Flüchtlinge in NRW: Ein Erfolg für Ralf Jäger
Innenminister Ralf Jäger (SPD). FOTO: dpa, mov fdt
Meinung | Berlin. Marokkanische Flüchtlinge haben kaum Chancen auf Anerkennung. Zuletzt hatte NRW deutlich mehr von ihnen aufgenommen als jedes andere Bundesland. Jetzt stoppt das Land die Aufnahme. Ein Erfolg für den Innenminister. Von Thomas Reisener

Im Umgang mit der Flüchtlingskrise ist NRW-Innenminister Ralf Jäger (SPD) erfolgreicher als die Bundesregierung. Berlin findet seit über zwei Jahren keine wirksame Maßnahme gegen das Flüchtlings-Chaos und arbeitet sich ohne jeden Erfolg an der Durchsetzung einer europäischen Lösung ab. Jäger fängt die Folgen halbwegs gekonnt auf.

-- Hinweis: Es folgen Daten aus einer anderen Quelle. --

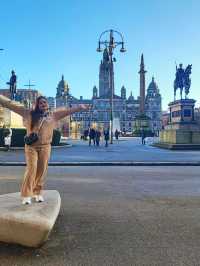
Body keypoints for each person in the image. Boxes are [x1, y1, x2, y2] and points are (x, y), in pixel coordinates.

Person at [0, 94, 88, 205]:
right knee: (32, 168)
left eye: (44, 102)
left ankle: (38, 192)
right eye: (40, 103)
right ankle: (26, 194)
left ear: (47, 105)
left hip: (45, 147)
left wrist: (79, 107)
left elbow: (67, 111)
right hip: (31, 147)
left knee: (42, 170)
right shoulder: (28, 113)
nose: (42, 104)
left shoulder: (53, 115)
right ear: (36, 105)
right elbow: (11, 104)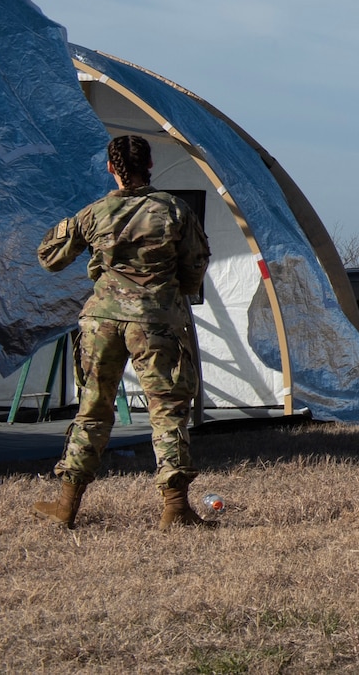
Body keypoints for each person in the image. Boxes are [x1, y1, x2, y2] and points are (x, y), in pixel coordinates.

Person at [31, 133, 213, 530]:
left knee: (93, 408)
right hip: (155, 321)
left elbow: (49, 258)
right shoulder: (174, 210)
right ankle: (175, 507)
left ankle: (67, 505)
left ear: (111, 168)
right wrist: (166, 293)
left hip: (101, 321)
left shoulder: (94, 213)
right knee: (167, 411)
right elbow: (195, 267)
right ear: (150, 166)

Das Problem der aus guten Gründen besonders unbeliebten Flüchtlinge aus Marokko, die zuletzt zu 80 Prozent nach NRW gelenkt wurden, hat er zum Beispiel gelöst: Sie werden nun gerechter auf die Bundesländer verteilt. Einen vergleichbaren Verteilungserfolg kann die Bundeskanzlerin auf europäischer Ebene nicht vorweisen. Auch werden die Flüchtlinge in NRW relativ gut untergebracht. Die Zeltstädte, die andere Länder hilflos errichten, sucht man hier vergebens. NRW zahlt überdurchschnittliche Hilfen an die Kommunen und reagiert vorausschauend mit mehr Lehrern und Fachkräften.

Klar, man kann immer alles noch besser machen. Aber im Großen und Ganzen macht Jäger beim Thema Flüchtlinge einen guten Job.